George Will to Appear in St. Louis Speakers Series; Fills in for Noonan
Maryville University has announced that Pulitzer Prize-winning columnist George Will replaces Peggy Noonan for the St. Louis Speakers Series event on Tuesday, Feb. 22, at Powell Hall at 8:00 p.m.. Noonan had to cancel her appearance when she was called upon to cover events taking place in the Middle East.
IMPORTANT TICKET INFORMATION: Noonan’s appearance in the series had previously been rescheduled from January to February in hopes that the later date would accommodate her schedule. Please note that tickets originally printed for the “Lisa Ling” talk, dated for Feb. 22, will be honored for this month’s lecture with George Will.

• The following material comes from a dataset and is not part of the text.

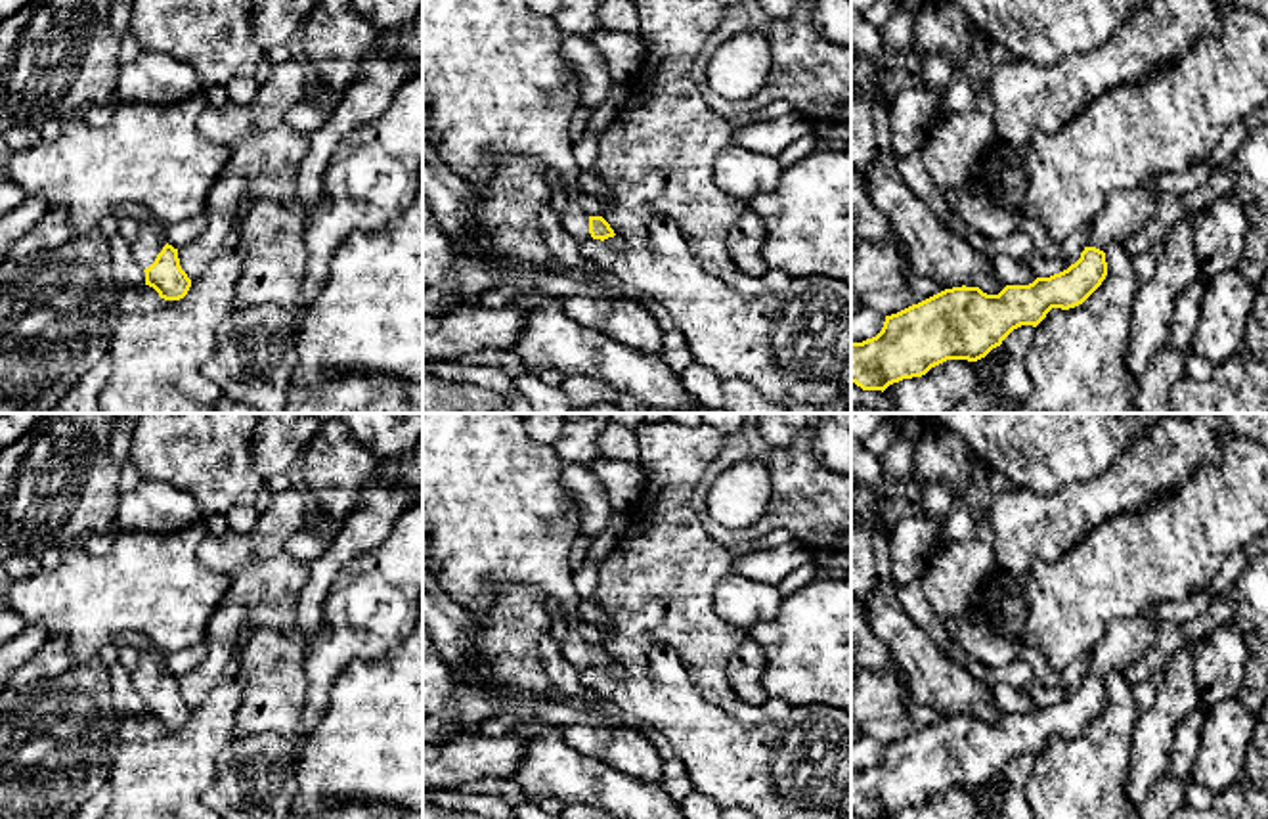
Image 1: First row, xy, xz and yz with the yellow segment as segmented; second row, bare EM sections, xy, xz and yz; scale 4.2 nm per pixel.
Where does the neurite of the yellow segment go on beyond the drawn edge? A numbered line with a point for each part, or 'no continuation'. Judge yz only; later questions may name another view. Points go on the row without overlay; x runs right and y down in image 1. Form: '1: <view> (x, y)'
1: yz (1125, 640)

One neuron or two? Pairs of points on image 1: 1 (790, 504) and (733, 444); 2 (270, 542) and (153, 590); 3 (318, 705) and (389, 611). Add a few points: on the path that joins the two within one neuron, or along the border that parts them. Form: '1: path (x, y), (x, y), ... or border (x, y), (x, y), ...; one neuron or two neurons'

Will has been called “perhaps the most powerful journalist in America” by the Wall Street Journal. In a career that has spanned more than 35 years, he is one of the most-read columnists in our country. His newspaper column has been syndicated by The Washington Post since 1974. Today it appears twice weekly in approximately 400 newspapers in the United States and in Europe. In 1976, he became a regular contributing editor of Newsweek magazine, for which he provides a bimonthly essay. In 1981, Will became a founding panel member on ABC television’s This Week.
In 1977, Will won a Pulitzer Prize for commentary in his newspaper columns. Altogether eight collections of Will’s Newsweek and Washington Post columns have been published, the most recent being One Man’s America. In 1990, Will published Men At Work: The Craft of Baseball, which topped The New York Times best-seller list for two months and was recently reissued as a 20th Anniversary special edition.

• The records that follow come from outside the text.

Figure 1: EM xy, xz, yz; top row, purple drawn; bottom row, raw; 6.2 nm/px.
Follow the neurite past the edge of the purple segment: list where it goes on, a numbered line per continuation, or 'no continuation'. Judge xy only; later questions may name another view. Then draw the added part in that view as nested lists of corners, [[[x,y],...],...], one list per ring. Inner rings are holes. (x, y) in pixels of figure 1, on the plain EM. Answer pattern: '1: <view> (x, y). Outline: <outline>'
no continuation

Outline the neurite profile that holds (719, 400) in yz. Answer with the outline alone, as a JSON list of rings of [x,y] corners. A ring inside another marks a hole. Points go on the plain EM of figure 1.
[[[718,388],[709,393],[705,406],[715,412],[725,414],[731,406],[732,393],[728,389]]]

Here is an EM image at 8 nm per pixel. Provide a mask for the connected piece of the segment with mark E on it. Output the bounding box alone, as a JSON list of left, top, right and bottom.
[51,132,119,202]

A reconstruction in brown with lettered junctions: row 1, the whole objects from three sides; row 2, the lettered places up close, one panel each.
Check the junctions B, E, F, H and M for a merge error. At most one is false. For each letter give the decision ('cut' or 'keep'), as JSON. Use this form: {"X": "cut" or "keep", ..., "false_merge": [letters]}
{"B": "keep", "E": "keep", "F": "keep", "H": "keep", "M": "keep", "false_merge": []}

In 1998, Scribner published Bunts: Curt Flood, Camden Yards, Pete Rose and Other Reflections on Baseball, a best-selling collection of new and previously published writings by Will on baseball. Will was a member of Major League Baseball’s Blue Ribbon Panel, examining baseball economics.
Born in Champaign, Ill., Will was educated at Trinity College in Hartford, Connecticut, Oxford University and Princeton University, where he earned his PhD. He has taught political philosophy at Michigan State University, the University of Toronto and Harvard
University. Will served as a staff member in the United States Senate from 1970 to 1972. From 1973 through 1976, he was the Washington editor of National Review magazine.